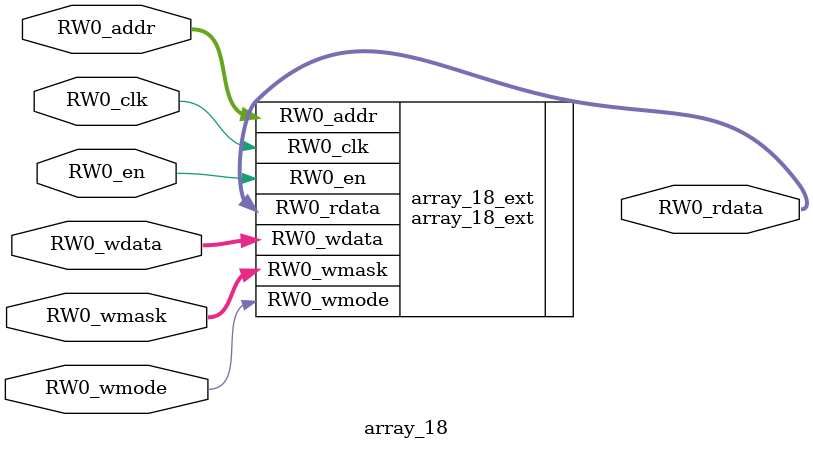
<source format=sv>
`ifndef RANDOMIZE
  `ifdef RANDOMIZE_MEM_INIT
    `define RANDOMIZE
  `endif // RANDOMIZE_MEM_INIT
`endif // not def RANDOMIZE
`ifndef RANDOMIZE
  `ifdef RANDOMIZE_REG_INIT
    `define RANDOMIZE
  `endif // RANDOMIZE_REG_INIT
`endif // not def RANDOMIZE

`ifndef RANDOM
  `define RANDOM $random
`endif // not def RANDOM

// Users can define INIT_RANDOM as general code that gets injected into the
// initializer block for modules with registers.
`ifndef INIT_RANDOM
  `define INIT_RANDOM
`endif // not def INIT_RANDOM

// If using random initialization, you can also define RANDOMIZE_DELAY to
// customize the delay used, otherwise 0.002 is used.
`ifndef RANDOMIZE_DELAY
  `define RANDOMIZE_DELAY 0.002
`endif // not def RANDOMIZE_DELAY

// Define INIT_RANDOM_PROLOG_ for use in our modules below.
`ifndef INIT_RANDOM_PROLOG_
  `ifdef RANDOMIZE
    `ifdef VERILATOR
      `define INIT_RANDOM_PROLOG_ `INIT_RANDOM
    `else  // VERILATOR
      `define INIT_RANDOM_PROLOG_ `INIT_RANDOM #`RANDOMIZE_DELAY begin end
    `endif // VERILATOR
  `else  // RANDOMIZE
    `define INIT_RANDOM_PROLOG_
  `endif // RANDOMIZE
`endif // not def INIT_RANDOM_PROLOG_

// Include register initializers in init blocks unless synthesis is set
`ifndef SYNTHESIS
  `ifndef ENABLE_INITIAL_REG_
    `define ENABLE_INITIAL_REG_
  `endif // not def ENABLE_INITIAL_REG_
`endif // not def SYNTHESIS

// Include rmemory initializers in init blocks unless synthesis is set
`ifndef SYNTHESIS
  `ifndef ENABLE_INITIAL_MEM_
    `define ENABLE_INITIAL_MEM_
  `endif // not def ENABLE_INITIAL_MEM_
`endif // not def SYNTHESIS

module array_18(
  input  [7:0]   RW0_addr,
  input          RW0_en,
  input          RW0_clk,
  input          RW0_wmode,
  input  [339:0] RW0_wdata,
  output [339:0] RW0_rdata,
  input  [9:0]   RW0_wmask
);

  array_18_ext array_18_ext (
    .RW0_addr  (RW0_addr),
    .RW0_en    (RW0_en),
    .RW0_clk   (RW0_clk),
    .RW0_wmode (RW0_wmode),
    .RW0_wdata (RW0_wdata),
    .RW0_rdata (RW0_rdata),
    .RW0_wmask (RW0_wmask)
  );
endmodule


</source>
▬▬▬▬▬▬
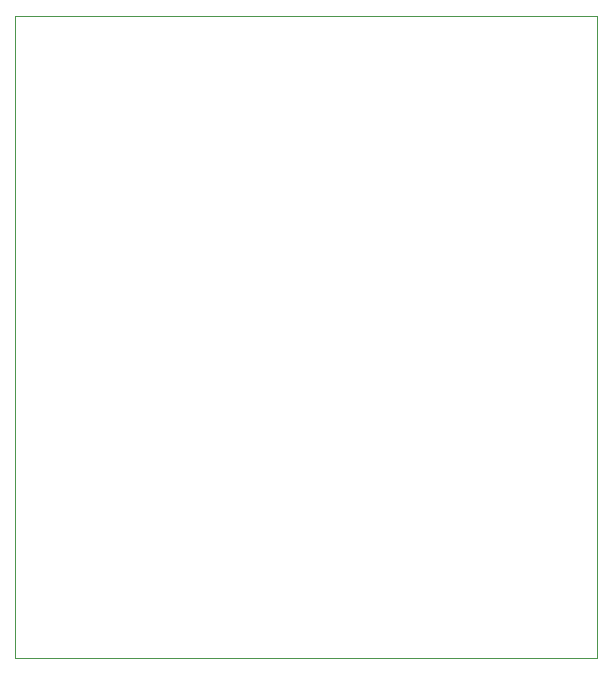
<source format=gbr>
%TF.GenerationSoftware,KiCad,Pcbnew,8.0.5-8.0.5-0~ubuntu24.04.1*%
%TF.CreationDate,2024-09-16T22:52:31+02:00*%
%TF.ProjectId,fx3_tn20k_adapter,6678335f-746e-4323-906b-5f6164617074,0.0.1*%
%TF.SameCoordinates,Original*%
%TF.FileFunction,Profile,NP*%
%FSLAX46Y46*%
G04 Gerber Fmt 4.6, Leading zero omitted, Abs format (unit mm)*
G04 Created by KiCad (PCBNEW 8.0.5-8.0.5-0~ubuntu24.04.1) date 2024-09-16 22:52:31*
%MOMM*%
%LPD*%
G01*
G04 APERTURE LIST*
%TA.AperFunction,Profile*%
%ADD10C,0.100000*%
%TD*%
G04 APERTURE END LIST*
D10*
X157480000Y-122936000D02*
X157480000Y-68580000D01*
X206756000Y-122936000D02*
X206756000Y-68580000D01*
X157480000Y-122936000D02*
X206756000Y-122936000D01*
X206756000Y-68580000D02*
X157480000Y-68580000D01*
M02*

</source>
▬▬▬▬▬▬
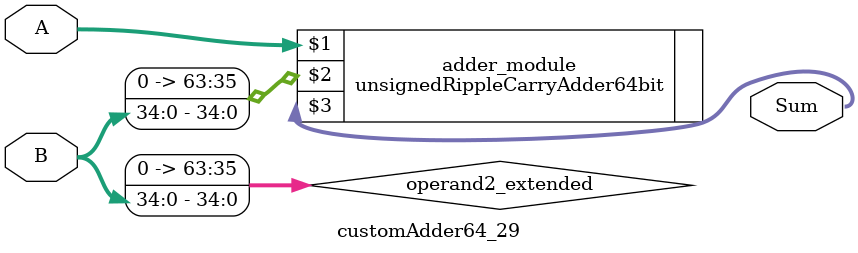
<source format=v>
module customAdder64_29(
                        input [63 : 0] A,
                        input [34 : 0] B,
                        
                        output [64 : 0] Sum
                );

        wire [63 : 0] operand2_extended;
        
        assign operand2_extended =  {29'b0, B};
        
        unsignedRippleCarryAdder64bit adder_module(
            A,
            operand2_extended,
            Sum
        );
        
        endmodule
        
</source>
▬▬▬▬▬▬
Which lines of the data contain "format"? Copy them all.

> PROBLEM SOLUTION:
<source format=sv>
<source format=gbr>
G04 Gerber Fmt 4.6, Leading zero omitted, Abs format (unit mm)*
<source format=v>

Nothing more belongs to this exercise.